1. If Gilead's stock price was lower than, or equal to, the USD 45.04 conversion price:

  • The bond holders would not exercise their conversion right. The convertible bond would be redeemed at par, requiring Gilead to pay USD 1.1 billion.
  • Both the purchased call and the sold call warrants would expire worthless.

2. If Gilead's stock price was greater than the USD 45.04 conversion price and lower than, or equal to, the warrants’ USD 56.762 strike price:

  • The bond holders would exercise their conversion right. Gilead would pay USD 1.1 billion plus the excess conversion value. Gilead would then choose between paying the conversion value in cash or in shares.
  • Gilead would exercise the purchased call. The call would be settled in an identical way to the settlement of the convertible's excess conversion value.
  • The sold call warrants would expire worthless.

3. If Gilead's stock price was greater than the warrants’ USD 56.762 strike price:

  • The bond holders would exercise their conversion right. Gilead would pay USD 1.1 billion plus the excess conversion value. Gilead would then choose between paying the conversion value in cash or in shares.
  • Gilead would exercise the purchased call.
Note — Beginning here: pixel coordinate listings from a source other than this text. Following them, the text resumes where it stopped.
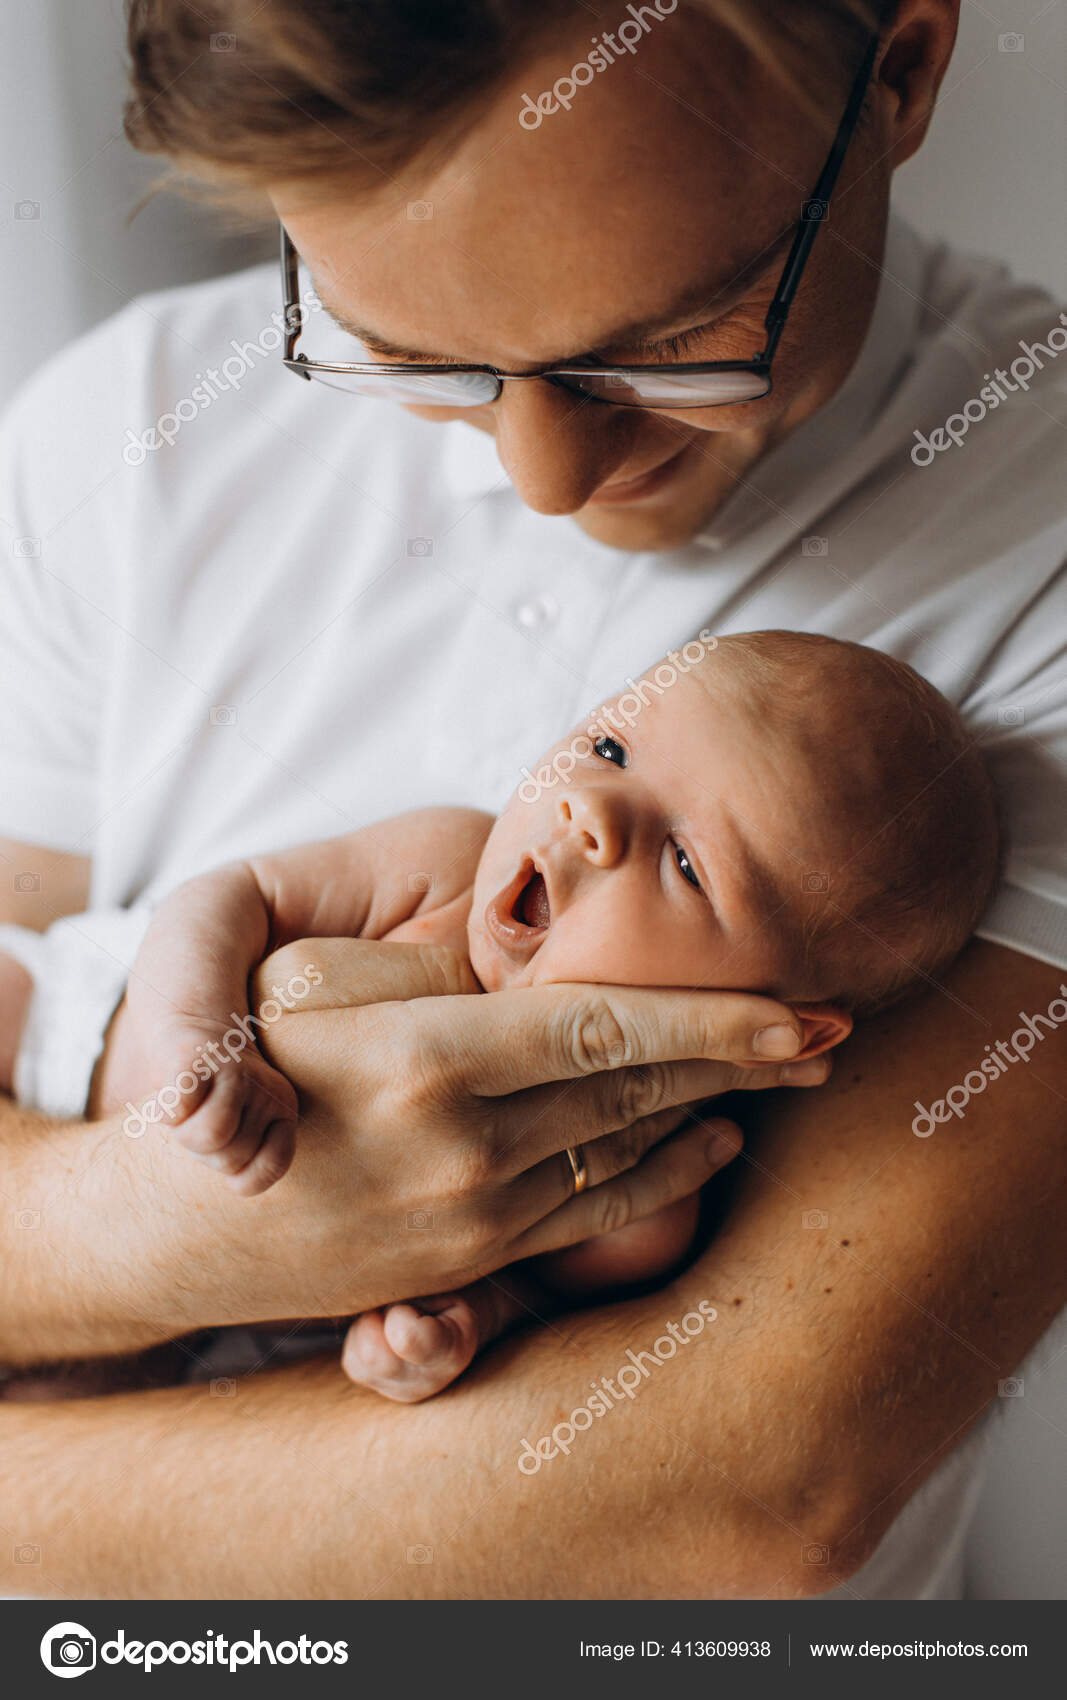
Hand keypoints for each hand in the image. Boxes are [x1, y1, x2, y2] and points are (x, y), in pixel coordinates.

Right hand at [91, 996, 298, 1197]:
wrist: (193, 1024)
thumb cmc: (216, 1095)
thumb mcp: (241, 1127)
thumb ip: (246, 1159)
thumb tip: (237, 1183)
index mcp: (283, 1107)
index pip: (269, 1169)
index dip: (241, 1175)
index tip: (231, 1150)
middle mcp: (265, 1087)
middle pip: (229, 1158)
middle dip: (206, 1153)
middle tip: (202, 1121)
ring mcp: (233, 1070)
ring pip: (209, 1137)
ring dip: (184, 1137)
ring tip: (187, 1116)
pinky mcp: (194, 1057)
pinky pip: (178, 1109)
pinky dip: (167, 1112)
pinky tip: (170, 1099)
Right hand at [162, 936, 828, 1327]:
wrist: (170, 1221)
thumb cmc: (229, 1071)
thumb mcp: (305, 989)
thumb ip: (430, 974)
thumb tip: (545, 976)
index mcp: (429, 1061)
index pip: (604, 1027)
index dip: (712, 1015)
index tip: (798, 1002)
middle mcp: (467, 1148)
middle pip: (640, 1088)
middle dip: (748, 1056)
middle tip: (836, 1027)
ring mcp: (476, 1215)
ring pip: (629, 1148)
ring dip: (718, 1105)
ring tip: (793, 1070)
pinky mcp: (474, 1258)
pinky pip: (597, 1212)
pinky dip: (669, 1173)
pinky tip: (711, 1143)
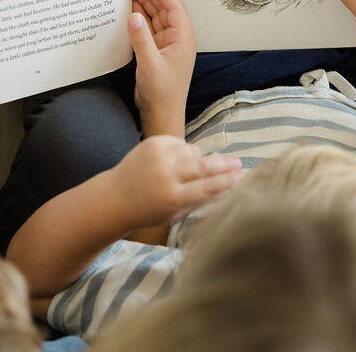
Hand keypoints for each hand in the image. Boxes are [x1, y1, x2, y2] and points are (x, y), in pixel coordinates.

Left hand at [107, 136, 241, 229]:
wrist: (115, 197)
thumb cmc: (150, 210)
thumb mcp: (176, 213)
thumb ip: (202, 199)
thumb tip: (232, 186)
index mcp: (171, 198)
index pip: (206, 188)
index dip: (226, 182)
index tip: (240, 177)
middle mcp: (164, 175)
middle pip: (202, 166)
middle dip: (223, 164)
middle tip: (239, 162)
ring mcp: (157, 156)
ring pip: (193, 151)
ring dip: (198, 159)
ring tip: (190, 171)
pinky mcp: (152, 142)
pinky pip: (180, 143)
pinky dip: (182, 152)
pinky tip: (173, 163)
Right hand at [129, 0, 196, 135]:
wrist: (162, 115)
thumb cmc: (162, 94)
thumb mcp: (150, 65)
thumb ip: (141, 39)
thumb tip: (134, 15)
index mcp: (183, 39)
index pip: (172, 6)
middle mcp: (176, 39)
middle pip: (164, 9)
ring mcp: (166, 46)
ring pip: (155, 18)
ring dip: (144, 5)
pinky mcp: (156, 53)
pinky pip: (148, 30)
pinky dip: (139, 20)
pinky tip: (129, 12)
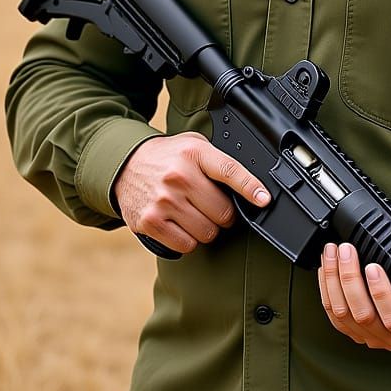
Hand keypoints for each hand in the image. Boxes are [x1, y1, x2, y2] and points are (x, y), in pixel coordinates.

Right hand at [113, 132, 270, 254]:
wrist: (126, 164)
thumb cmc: (167, 157)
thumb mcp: (194, 146)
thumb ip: (218, 161)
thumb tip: (250, 186)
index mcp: (194, 154)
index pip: (229, 171)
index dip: (250, 188)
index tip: (263, 199)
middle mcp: (179, 177)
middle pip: (223, 212)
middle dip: (224, 214)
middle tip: (213, 206)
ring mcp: (163, 201)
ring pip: (207, 232)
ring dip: (206, 228)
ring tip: (194, 213)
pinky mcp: (150, 222)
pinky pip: (186, 245)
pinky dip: (188, 239)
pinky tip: (181, 224)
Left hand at [317, 236, 390, 351]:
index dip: (381, 293)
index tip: (373, 266)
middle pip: (363, 315)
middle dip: (350, 278)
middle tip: (346, 250)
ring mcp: (370, 337)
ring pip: (343, 314)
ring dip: (333, 279)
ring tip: (332, 252)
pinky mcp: (353, 332)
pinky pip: (333, 314)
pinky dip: (327, 288)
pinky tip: (326, 268)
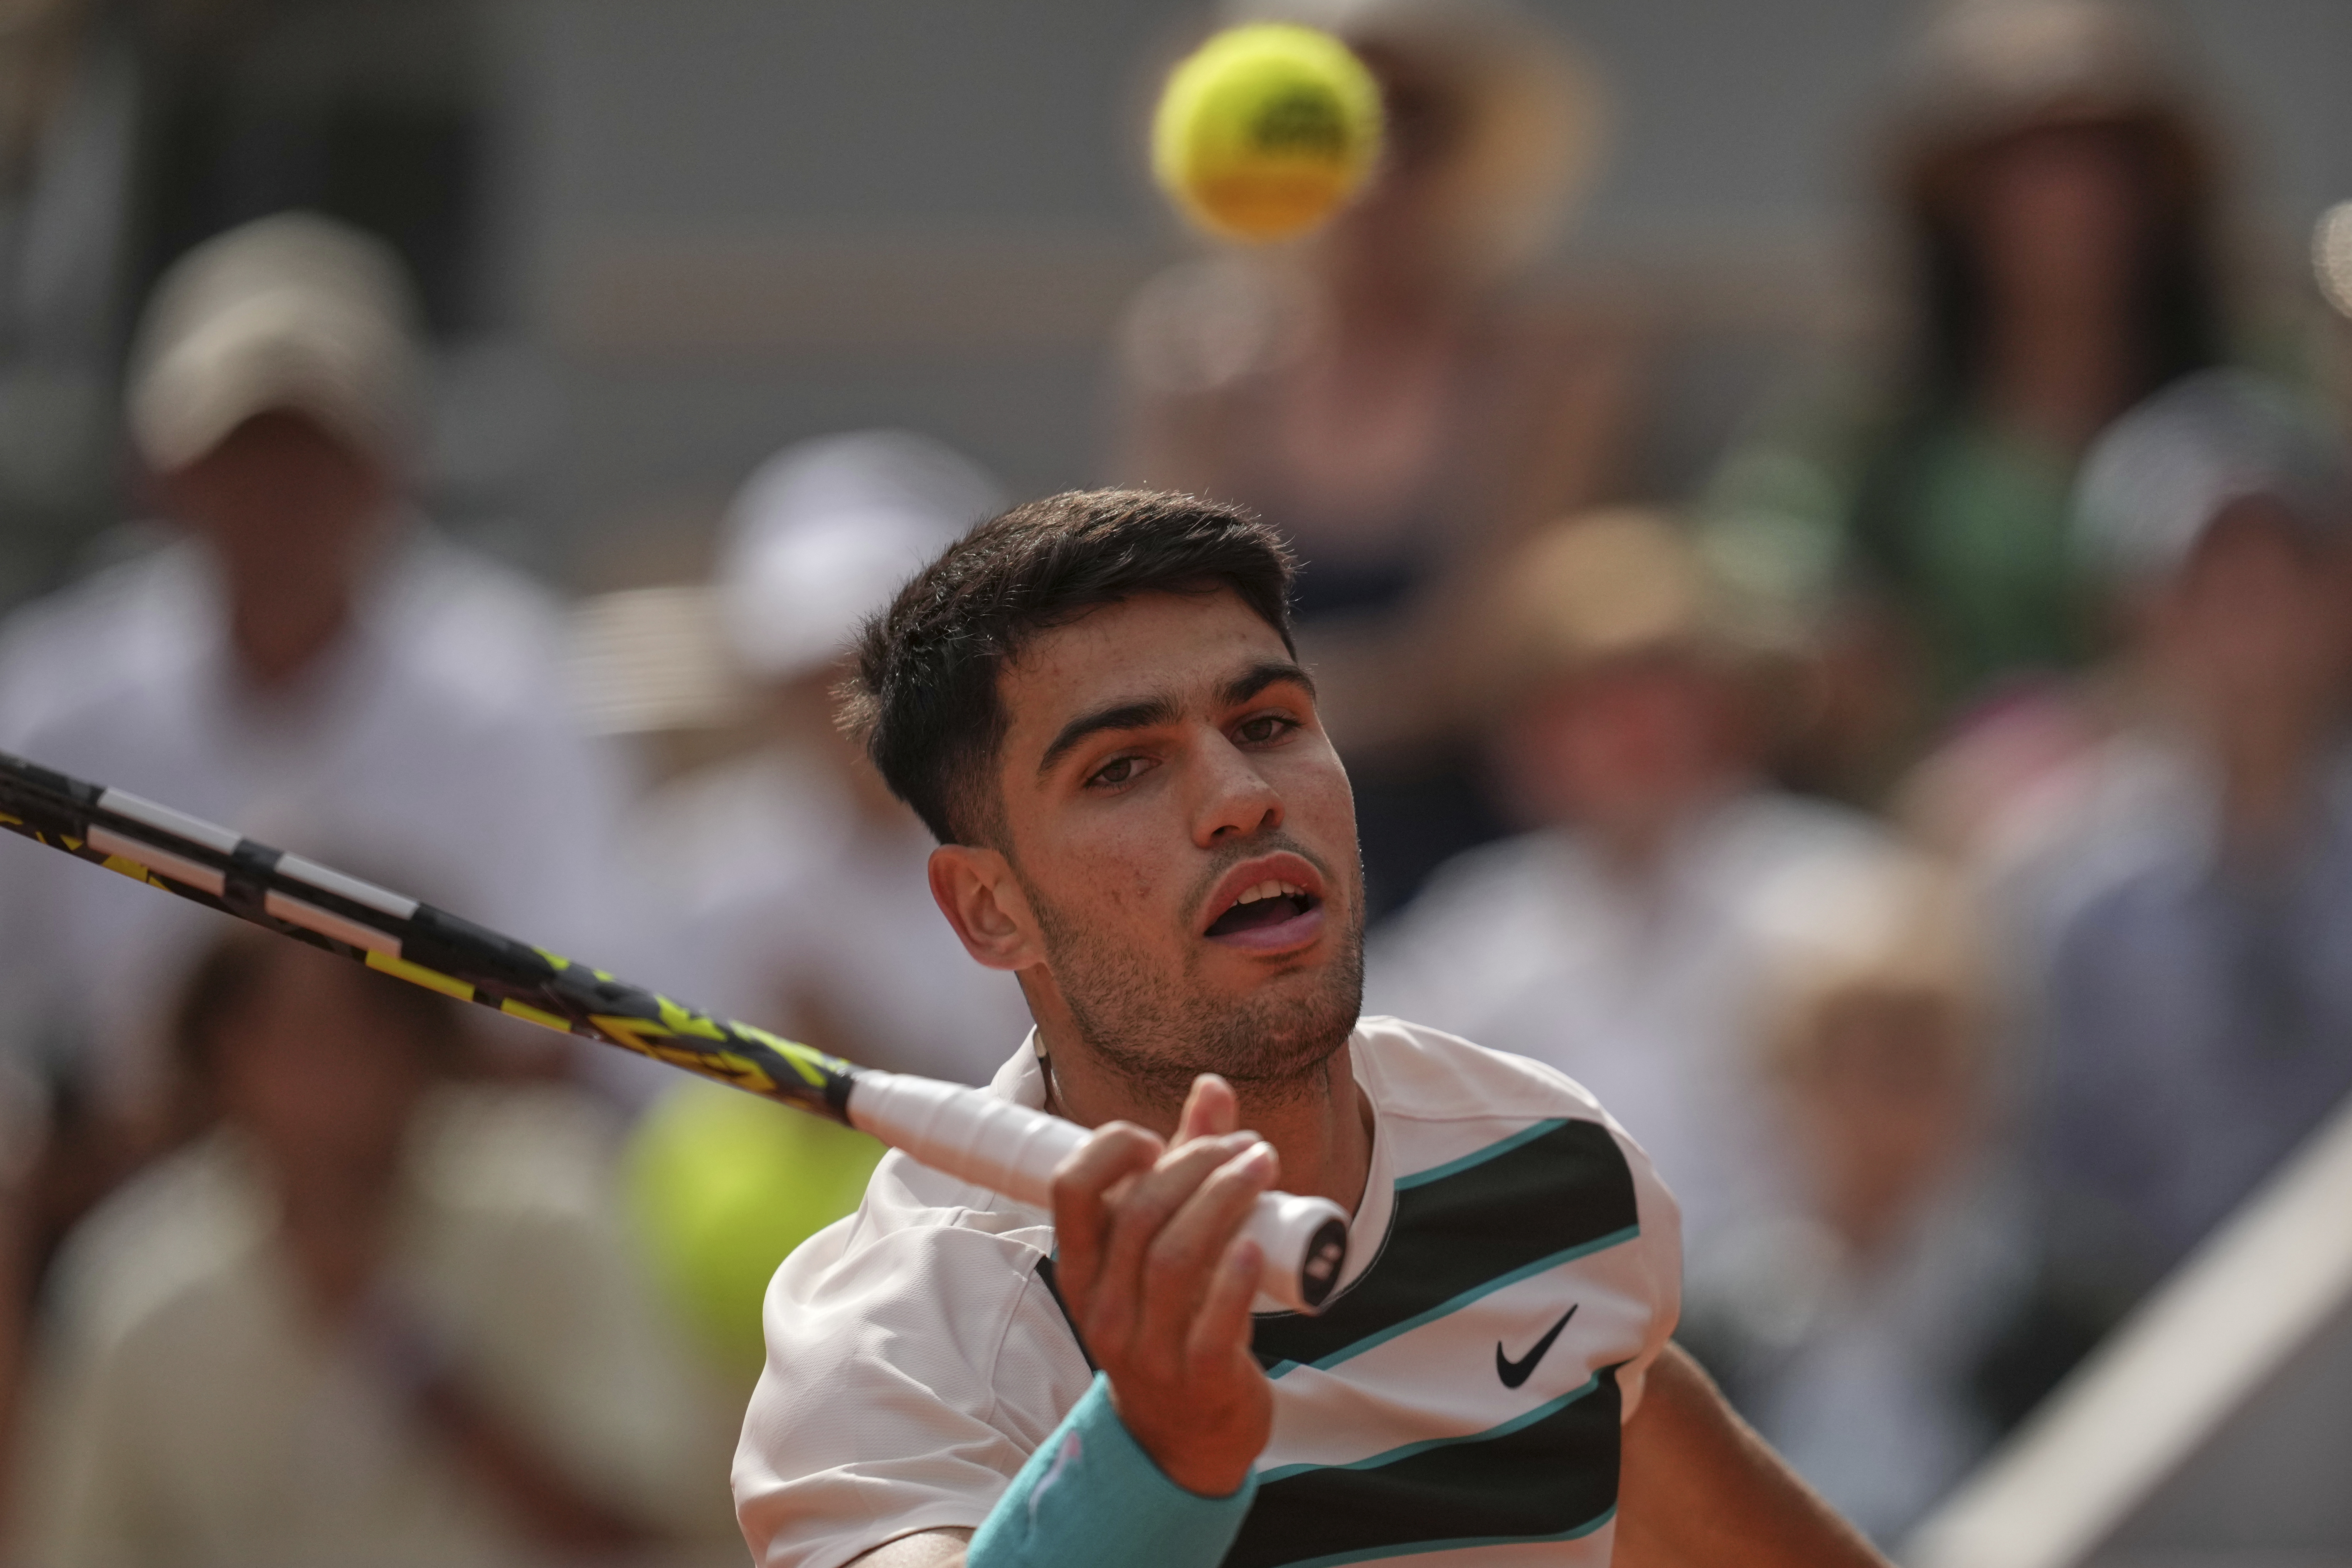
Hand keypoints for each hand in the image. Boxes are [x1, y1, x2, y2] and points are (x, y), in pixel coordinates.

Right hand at [1050, 1074, 1273, 1496]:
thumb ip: (1185, 1167)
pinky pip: (1214, 1324)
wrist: (1184, 1436)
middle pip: (1139, 1213)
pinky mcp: (1200, 1380)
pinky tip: (1258, 1242)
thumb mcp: (1164, 1248)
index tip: (1162, 1138)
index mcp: (1083, 1269)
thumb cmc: (1173, 1322)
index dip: (1114, 1149)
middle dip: (1198, 1162)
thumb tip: (1212, 1086)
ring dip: (1224, 1200)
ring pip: (1176, 1258)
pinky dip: (1237, 1276)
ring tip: (1263, 1167)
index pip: (1071, 1190)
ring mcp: (1147, 1349)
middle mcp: (1104, 1308)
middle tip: (1247, 1145)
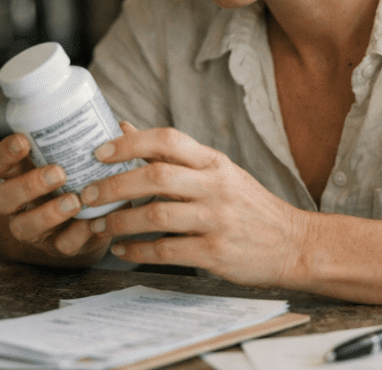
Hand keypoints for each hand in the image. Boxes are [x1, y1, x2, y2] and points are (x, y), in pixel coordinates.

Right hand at [0, 133, 111, 265]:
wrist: (88, 220)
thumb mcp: (77, 158)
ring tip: (75, 200)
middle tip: (58, 173)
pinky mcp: (59, 246)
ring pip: (24, 227)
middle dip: (28, 185)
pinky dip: (79, 233)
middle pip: (2, 198)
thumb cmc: (80, 177)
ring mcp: (35, 229)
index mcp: (19, 174)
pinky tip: (93, 222)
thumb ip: (92, 141)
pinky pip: (63, 244)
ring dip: (49, 214)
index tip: (24, 141)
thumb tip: (122, 127)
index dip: (5, 153)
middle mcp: (19, 203)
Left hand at [81, 123, 310, 287]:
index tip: (98, 152)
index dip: (129, 143)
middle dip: (112, 186)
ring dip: (119, 221)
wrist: (295, 244)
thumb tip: (122, 127)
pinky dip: (137, 251)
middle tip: (86, 195)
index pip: (168, 139)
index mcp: (214, 162)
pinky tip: (122, 250)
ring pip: (156, 216)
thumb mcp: (218, 172)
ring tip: (99, 225)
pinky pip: (166, 251)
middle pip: (155, 177)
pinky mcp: (216, 253)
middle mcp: (216, 187)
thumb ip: (172, 154)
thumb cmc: (249, 206)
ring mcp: (217, 220)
The call would be settled in an identical way to the settlement of the convertible's excess conversion value.
  • The call warrants’ holders would exercise their right.

Final Comments

The acquisition of own shares financed with the issuance of convertible debt is a quick way to leverage the capital structure of the company. In some jurisdictions, it can also be attractive from a tax viewpoint. Interest on the debt is usually tax deductible, while profits on own shares can be tax free in some countries.

In my view, the transaction had two main strengths. Firstly, it allowed Gilead to partially finance the share repurchase, with a low financial cost. Secondly, it allowed Gilead to lock in large profits if the warrants were exercised. As an example, let us assume that Gilead bought back own shares at an average price equal to the USD 33.39 stock price prevailing at inception. An exercise of the call warrants would imply selling the stock at 56.762 (or USD 60.102), a substantial profit. However, it would mean that Gilead had to keep in its balance sheet an equivalent number of shares.

The banks (Goldman Sachs and JP Morgan) selling the call spread needed to acquire shares in the market at inception of the transaction. This buying activity was partially offset by the initial selling from the convertible bond holders. However, if there was a net buying activity, Gilead had to be careful to avoid buying own shares while the two banks put in place their initial hedge. Otherwise, share price could be driven up unnecessarily.